** Exercise data follows **
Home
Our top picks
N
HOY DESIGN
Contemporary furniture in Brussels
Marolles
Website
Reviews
** End of Exercise data **
** Exercise data follows **
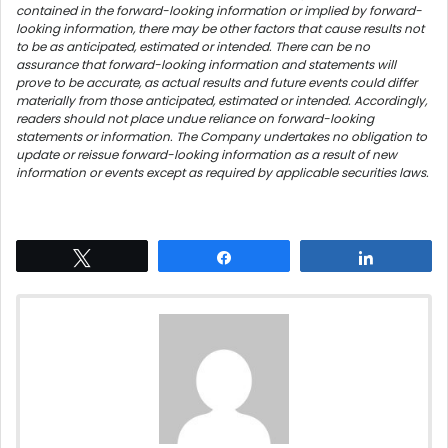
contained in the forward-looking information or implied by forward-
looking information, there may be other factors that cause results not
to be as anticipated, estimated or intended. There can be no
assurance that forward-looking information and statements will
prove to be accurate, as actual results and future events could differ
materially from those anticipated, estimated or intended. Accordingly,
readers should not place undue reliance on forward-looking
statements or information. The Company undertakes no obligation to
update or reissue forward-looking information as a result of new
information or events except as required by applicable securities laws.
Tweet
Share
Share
** End of Exercise data **
** Exercise data follows **
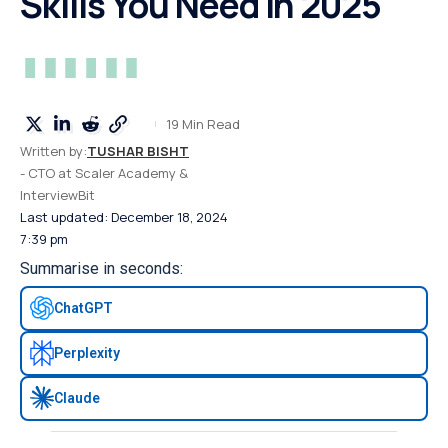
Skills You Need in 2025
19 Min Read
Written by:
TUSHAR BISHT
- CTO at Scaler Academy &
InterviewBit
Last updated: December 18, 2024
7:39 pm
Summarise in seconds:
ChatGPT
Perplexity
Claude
** End of Exercise data **
Action item ▸ In the entries above, some lines hold the string "statements". Copy each of them.

Reply ▸
assurance that forward-looking information and statements will
statements or information. The Company undertakes no obligation to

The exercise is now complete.